* [Supplied passage]:
I’ve always loved Belfast. It’s my home city. But there’s no doubt that for a time, at the height of the troubles, it was no longer a good place to be. I remember incidents like being caught in the evacuation of a city centre area where a bomb had been left, seeing the clouds of smoke and hearing the noise of the explosion so close at hand. There were regular searches and checkpoints which were constant reminders of the risk of being there. There were tragic events, too, such as serious injuries to more than one of my friends. When I married, we moved out of the city, and I’ve always been glad that my children were able to grow up in a relatively safe environment.


When did you discover that writing was something you loved to do?


Do you know, I can’t even remember? Since I first learned to read, I’ve tried to write as well. It just seems to have been a basic instinct, to try to do something which gave me such pleasure when others did it.


What came first, poetry or prose?


Prose came first. I didn’t attempt to write poetry until I was in my teens, and then it was a very private process. But I wrote stories from early childhood, and made up plays for my friends and myself to act out as a regular game. At that time, I was happy to share what I’d written. Later I became very secretive about my prose writing, too, and would only show my stories to my close family.


Do you have a preference between them?


They fulfill different creative needs. My poems come mainly from a desire to create beauty by putting words together. My stories exist because I have the urge to create characters and to write about their lives. But having said that, the distinction isn’t always so clear cut. Some of my poems are about people; and I certainly want to use words to create effects in my prose as well as in my poetry.


You are married with grown children. Has this enabled you more time to dedicate to your writing, or were you able to write throughout raising the family with their support?


My family have always been very supportive, and having young children never stopped me from writing. In fact I had a useful built-in audience. The main difficulty was when I had a demanding full-time job after the children started school. It’s since I’ve been able to give it up my job and concentrate on my writing that I’ve been able to put in enough time to see some success.


What was your first published work?


My first published work, apart from a poem in a local paper and a number of articles in different magazines, was a short story which was accepted by the Irish weekly magazine Ireland’s Own. It was the first of my Tales of Old Seamus, about a lovable old rogue who isn’t too law abiding, but will do anything to help his friends. The magazine has been happy to publish these stories on a regular basis, and although they are much lighter than my other short stories, I always enjoy writing one, and have a specials affection for them.


Your husband Raymond is a talented singer/songwriter, have you combined your talents and produced things together that you would like to share?


There’s quite a long list. Some years ago, I worked with Raymond on the magazine Bread, which was sold all over Ireland, North and South. Raymond was editor and I was assistant editor. Raymond moved on to producing podcasts, running an internet radio, and producing a regular programme which is broadcast worldwide on satellite, and I’ve occasionally been involved in this, reading some news items, for instance, but mainly when he records one of my stories for podcasting. As far as the singing/songwriting goes, my only skill in this area is as a listener, so there he’s on his own.


You have had in excess of forty short stories published. Do you have a favourite? And if so why?


Of my lighter stories, two of the Old Seamus ones, The Parish Outing and The Cuckoo Clock, are my favourites. Both of them are, I think, particularly funny, and I also consider them better written. But they could be superseded at any moment, since I always, temporarily, think the story I’m currently writing is the best ever. Of my more serious stories, Dark Night, which has been published and has had some flattering things said of it, is one I particularly like, but so is Tigers, which I personally think is as good as anything I’ve ever written, but which has yet to find a publisher. Maybe some day!

* [Dataset entries]:
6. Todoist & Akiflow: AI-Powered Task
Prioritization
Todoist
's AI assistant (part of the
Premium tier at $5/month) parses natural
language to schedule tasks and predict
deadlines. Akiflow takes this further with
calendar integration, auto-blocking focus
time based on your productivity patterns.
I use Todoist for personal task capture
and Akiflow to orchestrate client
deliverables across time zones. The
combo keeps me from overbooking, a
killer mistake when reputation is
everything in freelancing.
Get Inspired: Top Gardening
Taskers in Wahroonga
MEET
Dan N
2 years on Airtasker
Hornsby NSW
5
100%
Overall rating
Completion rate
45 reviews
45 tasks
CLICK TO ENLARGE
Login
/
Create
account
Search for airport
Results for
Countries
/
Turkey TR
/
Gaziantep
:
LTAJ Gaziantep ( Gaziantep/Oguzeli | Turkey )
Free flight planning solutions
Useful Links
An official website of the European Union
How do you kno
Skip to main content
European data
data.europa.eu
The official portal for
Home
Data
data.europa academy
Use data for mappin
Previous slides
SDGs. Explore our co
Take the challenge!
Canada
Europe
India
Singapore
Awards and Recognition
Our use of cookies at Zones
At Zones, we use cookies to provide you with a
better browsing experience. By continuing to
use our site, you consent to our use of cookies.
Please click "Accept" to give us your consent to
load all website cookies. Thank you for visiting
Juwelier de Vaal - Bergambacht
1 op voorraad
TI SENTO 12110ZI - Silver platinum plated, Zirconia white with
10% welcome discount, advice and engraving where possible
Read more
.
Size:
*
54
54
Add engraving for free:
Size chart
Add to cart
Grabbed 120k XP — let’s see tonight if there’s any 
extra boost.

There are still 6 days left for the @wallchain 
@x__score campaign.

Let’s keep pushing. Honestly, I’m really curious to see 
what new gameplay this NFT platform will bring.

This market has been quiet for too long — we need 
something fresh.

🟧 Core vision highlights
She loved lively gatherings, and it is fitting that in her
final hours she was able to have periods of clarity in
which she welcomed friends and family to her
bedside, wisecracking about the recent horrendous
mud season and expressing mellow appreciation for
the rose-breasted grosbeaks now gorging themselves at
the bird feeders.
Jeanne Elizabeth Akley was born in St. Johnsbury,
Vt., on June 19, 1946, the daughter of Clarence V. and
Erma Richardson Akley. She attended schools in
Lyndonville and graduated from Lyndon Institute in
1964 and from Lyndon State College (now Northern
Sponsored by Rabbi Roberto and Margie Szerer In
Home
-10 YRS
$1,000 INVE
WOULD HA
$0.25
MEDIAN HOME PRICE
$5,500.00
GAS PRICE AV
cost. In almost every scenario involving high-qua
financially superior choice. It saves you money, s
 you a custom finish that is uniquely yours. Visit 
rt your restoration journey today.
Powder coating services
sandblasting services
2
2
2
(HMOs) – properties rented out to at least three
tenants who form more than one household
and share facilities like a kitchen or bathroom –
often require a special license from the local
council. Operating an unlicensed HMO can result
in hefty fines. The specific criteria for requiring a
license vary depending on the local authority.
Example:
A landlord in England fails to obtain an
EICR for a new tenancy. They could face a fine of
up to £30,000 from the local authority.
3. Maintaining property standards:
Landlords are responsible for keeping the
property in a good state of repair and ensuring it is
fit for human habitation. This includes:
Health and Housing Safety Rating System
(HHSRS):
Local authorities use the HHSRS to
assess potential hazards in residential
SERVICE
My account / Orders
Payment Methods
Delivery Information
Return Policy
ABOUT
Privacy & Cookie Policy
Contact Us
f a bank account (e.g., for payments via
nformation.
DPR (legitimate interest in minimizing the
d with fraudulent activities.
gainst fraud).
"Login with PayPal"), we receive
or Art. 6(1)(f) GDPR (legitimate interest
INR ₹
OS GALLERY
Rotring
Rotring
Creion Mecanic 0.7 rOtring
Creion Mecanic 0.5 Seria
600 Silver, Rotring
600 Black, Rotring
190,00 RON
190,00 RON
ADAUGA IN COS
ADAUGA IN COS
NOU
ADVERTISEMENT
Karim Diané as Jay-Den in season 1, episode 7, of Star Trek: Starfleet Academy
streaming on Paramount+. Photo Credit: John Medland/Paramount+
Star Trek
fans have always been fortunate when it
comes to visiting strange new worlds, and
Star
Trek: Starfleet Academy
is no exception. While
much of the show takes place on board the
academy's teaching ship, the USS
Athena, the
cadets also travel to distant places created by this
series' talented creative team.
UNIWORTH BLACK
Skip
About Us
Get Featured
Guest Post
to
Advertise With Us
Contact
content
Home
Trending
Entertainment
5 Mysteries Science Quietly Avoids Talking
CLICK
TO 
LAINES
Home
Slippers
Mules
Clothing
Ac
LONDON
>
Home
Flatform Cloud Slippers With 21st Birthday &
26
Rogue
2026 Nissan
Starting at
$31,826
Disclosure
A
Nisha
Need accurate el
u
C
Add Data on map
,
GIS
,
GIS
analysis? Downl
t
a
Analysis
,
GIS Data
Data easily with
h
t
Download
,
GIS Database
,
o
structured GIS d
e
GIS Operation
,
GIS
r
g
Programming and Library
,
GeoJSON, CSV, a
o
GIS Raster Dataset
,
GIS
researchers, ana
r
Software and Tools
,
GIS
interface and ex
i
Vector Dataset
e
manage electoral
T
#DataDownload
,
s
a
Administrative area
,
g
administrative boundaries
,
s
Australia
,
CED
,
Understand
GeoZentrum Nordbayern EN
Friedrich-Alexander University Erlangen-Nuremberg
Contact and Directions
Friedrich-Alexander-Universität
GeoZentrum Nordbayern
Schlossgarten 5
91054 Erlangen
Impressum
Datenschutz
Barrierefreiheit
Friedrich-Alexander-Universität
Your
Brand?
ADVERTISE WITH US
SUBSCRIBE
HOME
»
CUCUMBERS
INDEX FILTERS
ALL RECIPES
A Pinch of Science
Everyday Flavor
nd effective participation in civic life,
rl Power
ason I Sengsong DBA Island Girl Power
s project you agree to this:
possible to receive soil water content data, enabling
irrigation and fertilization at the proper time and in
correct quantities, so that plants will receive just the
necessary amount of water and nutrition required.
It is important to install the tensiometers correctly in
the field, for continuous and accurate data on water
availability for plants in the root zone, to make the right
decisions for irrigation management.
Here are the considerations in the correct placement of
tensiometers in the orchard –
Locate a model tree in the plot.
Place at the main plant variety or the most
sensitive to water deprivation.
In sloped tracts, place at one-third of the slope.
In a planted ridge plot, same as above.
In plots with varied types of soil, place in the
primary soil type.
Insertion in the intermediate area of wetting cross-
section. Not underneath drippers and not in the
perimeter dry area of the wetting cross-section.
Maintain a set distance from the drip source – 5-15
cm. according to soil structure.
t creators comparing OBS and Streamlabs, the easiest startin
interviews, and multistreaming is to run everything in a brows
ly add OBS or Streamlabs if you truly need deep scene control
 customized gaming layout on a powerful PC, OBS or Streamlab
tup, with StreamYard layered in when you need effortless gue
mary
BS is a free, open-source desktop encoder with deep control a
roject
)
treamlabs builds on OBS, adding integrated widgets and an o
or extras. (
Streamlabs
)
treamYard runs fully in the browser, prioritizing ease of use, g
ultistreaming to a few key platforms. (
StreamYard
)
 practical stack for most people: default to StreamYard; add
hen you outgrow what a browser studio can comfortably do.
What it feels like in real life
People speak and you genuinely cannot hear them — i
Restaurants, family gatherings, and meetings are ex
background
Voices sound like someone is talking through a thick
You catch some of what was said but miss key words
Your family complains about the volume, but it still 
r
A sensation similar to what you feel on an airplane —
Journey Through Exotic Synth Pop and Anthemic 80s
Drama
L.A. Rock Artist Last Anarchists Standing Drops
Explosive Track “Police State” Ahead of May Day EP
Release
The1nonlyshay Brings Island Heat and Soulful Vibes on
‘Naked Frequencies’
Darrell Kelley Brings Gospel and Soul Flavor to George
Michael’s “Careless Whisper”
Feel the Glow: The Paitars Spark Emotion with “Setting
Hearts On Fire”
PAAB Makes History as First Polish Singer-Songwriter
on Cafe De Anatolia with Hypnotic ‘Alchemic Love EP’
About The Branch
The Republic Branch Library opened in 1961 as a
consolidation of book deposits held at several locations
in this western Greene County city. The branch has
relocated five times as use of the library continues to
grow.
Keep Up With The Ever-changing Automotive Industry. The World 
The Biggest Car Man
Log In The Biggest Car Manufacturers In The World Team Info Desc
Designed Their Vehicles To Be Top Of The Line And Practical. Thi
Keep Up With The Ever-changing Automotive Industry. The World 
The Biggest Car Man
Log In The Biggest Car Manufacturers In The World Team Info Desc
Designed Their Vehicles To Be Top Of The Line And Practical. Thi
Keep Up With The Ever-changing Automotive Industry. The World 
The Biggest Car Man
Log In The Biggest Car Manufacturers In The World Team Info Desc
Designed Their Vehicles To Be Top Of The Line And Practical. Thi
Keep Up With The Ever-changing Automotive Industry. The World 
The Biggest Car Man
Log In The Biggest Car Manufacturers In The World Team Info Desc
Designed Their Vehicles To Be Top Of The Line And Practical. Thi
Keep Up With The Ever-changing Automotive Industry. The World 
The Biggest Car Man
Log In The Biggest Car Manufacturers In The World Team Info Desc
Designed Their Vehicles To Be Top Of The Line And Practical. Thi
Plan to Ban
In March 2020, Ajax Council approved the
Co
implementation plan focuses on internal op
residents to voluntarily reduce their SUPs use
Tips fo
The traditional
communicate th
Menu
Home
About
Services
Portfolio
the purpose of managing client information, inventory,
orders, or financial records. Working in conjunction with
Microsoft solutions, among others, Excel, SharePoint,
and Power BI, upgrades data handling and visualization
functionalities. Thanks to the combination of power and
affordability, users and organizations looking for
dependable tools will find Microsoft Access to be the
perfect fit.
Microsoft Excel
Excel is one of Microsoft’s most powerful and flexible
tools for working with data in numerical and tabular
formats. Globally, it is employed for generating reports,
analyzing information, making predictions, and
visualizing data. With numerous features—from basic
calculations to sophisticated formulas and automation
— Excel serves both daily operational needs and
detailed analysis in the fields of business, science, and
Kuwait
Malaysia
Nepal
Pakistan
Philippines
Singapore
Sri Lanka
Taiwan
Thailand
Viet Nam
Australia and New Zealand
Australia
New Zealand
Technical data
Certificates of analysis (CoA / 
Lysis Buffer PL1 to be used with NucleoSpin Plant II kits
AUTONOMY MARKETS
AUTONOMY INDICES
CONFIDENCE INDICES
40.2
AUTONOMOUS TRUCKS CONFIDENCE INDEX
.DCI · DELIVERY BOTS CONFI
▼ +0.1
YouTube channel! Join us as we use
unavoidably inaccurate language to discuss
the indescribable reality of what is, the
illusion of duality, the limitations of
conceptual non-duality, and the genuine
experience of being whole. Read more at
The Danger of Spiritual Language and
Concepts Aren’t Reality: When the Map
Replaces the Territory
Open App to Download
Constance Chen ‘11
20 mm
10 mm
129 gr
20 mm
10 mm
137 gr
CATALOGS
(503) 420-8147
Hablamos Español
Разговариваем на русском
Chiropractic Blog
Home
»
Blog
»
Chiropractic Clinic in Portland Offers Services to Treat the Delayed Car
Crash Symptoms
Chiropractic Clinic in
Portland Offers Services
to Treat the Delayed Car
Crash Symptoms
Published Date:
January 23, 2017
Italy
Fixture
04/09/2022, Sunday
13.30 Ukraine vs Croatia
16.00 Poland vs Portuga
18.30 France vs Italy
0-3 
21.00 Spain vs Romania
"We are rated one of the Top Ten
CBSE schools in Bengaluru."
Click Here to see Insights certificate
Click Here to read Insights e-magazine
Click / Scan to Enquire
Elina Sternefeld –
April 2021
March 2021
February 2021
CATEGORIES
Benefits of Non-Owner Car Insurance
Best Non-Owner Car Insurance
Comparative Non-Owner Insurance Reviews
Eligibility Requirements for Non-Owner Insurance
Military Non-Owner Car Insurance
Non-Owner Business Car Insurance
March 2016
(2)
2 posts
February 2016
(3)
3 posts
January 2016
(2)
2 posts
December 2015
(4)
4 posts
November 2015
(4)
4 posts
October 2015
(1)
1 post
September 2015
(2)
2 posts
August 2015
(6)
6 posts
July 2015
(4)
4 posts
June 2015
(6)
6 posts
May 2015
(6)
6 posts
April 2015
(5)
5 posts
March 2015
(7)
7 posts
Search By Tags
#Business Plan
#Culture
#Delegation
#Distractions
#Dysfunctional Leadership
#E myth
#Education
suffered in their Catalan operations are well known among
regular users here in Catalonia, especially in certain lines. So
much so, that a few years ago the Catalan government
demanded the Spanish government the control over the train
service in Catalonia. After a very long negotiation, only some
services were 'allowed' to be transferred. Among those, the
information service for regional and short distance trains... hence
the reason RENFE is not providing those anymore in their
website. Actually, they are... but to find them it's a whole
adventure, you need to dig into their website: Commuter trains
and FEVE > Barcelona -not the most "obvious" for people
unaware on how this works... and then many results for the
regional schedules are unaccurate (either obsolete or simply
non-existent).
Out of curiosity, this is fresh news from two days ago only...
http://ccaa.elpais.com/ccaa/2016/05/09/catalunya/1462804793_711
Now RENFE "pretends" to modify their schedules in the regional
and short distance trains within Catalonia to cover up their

* [What to work on]:
**1)** In the interview, which Irish weekly magazine accepted the writer's first published short story?
**2)** Please swap "quiet" for "slow" in the rows, from the line with "Let’s keep pushing." up to and including the line with "something fresh.", and give back only those lines.
The rows are unrelated to the interview.

* [Answers by item number]:
**1)** Ireland’s Own.

**2)**
Let’s keep pushing. Honestly, I’m really curious to see 
what new gameplay this NFT platform will bring.

This market has been slow for too long — we need 
something fresh.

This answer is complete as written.